Hypothetical "warm spare" setup using only XMLRPC sync (pfSync turned off)
-
I have a few office locations that have WAN configurations that are not suitable for traditional CARP protocol that would be used for automatic failover. Specifically, I have one location that gets a single WAN IP address via DHCP (and both DHCP on WAN and a single IP address on WAN are not really suitable for CARP), and I have another location that uses a PPPoE link. I am currently running "cold spare" routers in these locations (a backup router that is preconfigured. Just power on and move cables to cold spare).
The big downside of the cold spare setup is that it is a management pain in the neck to keep the cold spare's configuration up to date with the production router's configuration.
In a normal CARP/HA cluster you'd have two routers running at all times, with the backup router receiving state tables and configuration changes from the primary router. Both routers would have physical connections to WAN and LAN networks, obviously, so that failover would be swift and automatic.

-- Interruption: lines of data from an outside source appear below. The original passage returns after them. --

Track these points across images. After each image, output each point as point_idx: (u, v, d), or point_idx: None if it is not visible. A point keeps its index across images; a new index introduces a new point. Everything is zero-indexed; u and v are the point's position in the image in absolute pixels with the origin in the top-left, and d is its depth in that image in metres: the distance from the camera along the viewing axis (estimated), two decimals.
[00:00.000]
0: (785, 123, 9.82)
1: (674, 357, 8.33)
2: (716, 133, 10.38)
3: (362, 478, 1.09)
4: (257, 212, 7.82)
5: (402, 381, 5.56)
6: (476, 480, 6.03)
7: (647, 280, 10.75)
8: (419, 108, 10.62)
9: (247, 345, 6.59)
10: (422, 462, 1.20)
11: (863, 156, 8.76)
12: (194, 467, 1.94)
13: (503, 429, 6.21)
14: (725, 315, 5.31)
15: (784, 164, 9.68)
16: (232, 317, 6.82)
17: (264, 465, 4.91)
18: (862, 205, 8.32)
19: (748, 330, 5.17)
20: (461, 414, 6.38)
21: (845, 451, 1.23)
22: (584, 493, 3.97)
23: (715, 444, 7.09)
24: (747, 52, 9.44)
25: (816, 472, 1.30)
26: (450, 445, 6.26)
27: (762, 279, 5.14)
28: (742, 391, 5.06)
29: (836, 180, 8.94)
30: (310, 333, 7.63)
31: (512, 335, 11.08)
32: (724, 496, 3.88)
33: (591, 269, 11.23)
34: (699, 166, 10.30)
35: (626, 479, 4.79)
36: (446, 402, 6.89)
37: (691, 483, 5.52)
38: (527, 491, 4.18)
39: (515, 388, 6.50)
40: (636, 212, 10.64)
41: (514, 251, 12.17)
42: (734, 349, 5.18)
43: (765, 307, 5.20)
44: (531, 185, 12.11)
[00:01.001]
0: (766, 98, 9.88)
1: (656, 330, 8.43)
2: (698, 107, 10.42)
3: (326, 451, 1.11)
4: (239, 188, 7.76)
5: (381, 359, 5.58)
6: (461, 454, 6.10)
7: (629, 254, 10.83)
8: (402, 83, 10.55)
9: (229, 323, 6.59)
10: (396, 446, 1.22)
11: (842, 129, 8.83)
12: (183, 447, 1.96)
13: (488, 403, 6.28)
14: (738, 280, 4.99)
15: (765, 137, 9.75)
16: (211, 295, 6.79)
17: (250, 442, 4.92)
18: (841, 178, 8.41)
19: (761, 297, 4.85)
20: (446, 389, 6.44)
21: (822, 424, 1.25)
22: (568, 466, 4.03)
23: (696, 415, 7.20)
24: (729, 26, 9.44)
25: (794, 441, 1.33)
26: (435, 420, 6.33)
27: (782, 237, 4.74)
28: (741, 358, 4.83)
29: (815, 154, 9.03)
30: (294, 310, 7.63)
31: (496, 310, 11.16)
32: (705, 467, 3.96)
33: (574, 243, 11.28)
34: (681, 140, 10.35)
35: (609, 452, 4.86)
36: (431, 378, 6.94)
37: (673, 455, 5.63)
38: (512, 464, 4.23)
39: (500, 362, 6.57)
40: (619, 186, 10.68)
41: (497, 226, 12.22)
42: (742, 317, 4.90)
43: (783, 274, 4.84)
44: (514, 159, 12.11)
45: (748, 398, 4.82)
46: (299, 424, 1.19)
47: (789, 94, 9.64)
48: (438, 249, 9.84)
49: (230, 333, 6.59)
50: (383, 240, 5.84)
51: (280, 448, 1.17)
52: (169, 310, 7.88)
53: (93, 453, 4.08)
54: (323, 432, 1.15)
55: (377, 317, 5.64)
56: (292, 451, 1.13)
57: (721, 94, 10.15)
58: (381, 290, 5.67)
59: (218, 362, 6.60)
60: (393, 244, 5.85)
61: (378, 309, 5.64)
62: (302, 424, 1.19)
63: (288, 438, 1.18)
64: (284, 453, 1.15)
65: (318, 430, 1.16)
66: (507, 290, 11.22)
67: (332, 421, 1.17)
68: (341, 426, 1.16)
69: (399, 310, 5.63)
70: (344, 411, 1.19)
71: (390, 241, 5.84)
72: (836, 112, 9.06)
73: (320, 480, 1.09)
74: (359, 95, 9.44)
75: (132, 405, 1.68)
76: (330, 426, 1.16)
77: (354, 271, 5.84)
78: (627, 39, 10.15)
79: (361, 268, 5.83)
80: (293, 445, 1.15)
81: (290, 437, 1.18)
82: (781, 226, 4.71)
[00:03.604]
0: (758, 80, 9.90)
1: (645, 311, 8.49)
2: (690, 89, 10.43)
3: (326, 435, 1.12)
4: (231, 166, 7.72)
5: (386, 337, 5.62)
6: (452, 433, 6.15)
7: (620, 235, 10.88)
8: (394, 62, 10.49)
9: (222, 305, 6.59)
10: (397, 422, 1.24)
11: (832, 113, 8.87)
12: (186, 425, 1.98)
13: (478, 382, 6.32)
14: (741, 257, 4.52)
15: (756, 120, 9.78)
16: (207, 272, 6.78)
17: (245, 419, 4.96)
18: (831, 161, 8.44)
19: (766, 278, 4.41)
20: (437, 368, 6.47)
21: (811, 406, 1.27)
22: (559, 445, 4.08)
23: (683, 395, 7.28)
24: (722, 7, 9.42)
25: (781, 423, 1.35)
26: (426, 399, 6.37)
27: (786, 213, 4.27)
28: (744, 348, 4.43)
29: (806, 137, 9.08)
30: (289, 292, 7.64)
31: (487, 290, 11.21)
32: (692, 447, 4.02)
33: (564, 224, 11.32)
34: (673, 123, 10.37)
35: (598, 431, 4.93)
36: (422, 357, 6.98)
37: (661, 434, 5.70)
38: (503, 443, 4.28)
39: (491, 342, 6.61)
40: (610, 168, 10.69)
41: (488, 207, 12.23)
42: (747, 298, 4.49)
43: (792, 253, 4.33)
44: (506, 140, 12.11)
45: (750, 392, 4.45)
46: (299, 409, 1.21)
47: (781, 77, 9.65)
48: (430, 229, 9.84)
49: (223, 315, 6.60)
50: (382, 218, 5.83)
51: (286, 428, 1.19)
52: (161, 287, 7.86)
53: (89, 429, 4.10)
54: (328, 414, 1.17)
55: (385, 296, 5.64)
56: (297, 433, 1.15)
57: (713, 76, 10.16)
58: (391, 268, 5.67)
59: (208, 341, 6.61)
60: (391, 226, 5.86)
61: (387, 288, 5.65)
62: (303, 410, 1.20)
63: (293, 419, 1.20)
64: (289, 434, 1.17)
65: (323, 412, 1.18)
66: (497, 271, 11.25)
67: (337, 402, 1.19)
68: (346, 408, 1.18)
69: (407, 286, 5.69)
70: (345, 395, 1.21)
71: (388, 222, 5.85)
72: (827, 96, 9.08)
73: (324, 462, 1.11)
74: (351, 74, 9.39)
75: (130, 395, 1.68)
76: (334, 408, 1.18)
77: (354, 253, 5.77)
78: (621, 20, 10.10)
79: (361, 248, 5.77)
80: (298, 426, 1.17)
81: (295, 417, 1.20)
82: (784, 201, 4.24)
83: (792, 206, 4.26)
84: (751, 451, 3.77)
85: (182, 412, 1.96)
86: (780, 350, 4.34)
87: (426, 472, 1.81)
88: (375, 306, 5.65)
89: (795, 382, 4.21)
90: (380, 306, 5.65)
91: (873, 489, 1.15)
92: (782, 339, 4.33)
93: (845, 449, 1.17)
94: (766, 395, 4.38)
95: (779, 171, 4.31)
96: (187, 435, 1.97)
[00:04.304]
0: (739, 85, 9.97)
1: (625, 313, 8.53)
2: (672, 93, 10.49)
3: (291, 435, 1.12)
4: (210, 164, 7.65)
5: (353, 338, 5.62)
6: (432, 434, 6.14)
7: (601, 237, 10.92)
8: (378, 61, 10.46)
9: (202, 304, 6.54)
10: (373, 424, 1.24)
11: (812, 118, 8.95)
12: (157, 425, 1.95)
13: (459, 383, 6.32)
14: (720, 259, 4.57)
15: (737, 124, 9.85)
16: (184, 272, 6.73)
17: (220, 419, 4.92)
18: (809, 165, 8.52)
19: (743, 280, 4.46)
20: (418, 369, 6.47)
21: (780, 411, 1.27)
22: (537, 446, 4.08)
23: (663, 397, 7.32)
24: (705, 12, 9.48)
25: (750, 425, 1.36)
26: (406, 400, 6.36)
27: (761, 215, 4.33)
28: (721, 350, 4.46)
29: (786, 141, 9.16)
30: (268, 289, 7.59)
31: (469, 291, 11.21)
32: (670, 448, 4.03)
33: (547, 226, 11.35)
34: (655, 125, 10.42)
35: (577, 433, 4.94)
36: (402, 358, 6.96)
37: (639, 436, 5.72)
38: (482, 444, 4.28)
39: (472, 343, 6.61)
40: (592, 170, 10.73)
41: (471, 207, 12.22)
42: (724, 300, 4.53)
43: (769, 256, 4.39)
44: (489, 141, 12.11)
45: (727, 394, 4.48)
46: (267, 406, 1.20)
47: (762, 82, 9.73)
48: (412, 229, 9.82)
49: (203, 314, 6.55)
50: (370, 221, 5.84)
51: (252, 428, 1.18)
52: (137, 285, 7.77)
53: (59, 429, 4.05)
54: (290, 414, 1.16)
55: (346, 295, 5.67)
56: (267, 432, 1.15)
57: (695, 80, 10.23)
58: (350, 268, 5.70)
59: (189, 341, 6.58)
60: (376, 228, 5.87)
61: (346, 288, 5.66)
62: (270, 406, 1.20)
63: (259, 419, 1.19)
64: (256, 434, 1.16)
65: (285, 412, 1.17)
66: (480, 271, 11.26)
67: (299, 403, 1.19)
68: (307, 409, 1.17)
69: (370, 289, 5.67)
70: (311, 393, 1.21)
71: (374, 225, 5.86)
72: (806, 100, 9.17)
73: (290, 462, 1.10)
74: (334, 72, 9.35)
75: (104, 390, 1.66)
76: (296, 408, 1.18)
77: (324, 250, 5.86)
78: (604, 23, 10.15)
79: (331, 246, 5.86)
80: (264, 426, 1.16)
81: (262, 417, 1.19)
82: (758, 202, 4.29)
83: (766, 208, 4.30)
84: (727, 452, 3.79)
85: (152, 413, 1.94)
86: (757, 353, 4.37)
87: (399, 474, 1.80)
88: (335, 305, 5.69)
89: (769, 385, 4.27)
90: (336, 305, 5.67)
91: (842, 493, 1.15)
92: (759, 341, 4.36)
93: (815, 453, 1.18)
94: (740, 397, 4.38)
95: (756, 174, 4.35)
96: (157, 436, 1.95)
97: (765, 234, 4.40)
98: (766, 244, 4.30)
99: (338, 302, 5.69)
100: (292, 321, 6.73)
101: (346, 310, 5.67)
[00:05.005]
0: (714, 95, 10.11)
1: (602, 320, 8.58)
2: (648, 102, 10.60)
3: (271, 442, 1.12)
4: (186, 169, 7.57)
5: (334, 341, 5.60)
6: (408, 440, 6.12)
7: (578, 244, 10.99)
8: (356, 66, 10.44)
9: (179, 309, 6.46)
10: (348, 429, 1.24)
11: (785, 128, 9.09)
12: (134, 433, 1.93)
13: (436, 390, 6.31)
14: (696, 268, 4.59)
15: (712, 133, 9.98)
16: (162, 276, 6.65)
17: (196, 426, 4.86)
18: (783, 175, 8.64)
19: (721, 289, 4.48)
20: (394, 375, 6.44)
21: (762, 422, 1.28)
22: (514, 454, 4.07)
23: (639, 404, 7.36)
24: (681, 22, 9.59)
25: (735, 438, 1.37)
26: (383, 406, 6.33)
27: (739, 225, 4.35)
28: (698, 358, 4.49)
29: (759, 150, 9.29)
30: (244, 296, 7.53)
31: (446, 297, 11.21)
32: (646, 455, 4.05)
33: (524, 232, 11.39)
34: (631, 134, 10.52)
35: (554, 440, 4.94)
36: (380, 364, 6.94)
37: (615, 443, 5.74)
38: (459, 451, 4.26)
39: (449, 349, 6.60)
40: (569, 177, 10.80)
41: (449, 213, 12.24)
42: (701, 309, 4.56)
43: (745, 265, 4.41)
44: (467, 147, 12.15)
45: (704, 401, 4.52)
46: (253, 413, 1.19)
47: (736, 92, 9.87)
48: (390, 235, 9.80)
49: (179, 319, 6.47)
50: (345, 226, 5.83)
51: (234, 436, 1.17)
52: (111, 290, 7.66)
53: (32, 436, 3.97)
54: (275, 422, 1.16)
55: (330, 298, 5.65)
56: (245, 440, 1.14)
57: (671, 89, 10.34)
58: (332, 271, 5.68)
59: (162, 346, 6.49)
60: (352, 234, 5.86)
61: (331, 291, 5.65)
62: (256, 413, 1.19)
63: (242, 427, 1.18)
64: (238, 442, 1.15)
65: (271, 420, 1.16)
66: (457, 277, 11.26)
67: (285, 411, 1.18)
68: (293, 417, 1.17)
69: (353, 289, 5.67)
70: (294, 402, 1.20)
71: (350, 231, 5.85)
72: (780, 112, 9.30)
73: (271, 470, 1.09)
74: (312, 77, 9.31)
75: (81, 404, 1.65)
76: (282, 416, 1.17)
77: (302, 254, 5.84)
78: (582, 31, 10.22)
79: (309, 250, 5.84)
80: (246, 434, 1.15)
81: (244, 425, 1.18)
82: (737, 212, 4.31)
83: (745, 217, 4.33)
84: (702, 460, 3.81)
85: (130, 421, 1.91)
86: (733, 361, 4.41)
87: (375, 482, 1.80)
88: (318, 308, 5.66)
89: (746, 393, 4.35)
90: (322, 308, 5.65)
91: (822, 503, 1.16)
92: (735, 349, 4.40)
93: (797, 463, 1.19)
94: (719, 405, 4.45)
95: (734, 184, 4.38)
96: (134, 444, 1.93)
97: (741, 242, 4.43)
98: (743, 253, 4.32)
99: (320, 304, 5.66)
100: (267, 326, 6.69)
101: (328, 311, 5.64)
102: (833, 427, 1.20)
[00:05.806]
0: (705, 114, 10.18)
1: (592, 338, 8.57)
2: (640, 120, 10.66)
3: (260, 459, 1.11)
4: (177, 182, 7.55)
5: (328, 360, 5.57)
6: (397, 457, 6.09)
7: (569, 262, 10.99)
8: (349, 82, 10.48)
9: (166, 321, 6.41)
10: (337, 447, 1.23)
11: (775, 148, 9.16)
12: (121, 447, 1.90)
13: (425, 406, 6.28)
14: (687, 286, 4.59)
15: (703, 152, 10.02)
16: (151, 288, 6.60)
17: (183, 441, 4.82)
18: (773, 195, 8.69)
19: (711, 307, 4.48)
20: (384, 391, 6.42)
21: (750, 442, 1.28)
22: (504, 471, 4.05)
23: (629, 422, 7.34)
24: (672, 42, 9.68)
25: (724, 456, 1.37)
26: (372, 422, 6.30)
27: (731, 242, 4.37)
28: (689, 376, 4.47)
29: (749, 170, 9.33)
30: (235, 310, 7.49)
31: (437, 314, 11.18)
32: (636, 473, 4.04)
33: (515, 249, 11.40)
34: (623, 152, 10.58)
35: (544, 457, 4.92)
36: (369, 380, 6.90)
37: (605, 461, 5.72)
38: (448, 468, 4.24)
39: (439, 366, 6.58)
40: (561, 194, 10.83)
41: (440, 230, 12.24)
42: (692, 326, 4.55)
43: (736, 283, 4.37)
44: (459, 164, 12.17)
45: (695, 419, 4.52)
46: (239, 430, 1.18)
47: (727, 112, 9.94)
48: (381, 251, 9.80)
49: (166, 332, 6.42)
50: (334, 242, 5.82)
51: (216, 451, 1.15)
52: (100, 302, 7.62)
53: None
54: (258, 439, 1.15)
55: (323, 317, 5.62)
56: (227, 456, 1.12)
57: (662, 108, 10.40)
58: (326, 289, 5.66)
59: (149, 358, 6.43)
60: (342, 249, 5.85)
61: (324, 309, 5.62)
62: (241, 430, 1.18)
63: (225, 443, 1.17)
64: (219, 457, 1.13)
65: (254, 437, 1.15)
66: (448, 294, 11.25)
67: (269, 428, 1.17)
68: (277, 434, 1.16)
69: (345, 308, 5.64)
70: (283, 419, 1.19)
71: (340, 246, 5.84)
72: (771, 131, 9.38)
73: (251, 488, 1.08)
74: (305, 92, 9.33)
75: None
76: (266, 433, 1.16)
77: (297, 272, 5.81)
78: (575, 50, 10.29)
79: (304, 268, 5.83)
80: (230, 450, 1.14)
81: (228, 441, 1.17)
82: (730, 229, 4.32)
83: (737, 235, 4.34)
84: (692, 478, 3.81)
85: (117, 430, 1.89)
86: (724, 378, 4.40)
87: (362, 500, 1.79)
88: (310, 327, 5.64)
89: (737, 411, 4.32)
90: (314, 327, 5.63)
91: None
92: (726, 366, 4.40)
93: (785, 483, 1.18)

Hypothetically, let's say I setup a backup router as a 'warm spare' by configuring an interface for sync between the two, as you would with a normal HA cluster. The primary router would be physically wired up normally. The backup router would have no physical connections, other than the connection between the backup router's sync interface and the primary router's sync interface. In HA settings on the primary and backup, don't bother turning on pfSync. However, do go ahead and setup XMLRPC sync on the primary only.
(Side note, since I am dealing with DHCP on WAN in these locations, I would have the backup router clone the mac address on the WAN port, at least, of the primary router's WAN port, just to avoid any DHCP issues with it seeing a new mac address. Might not cause a problem, but don't care to find out in a failover situation.)
In theory, this would synchronize the configuration from the primary to the backup automatically. If the primary ever failed, all I would need is one staff member on site to move cables from the failed primary to the same ports on the secondary to restore function. States would not come over, but the manual moving of cables is slow enough to effectively kill all existing states anyway, so it's not relevant and is simply a limitation that will have to be accepted.
Has anyone ever tried this type of configuration, and does it work?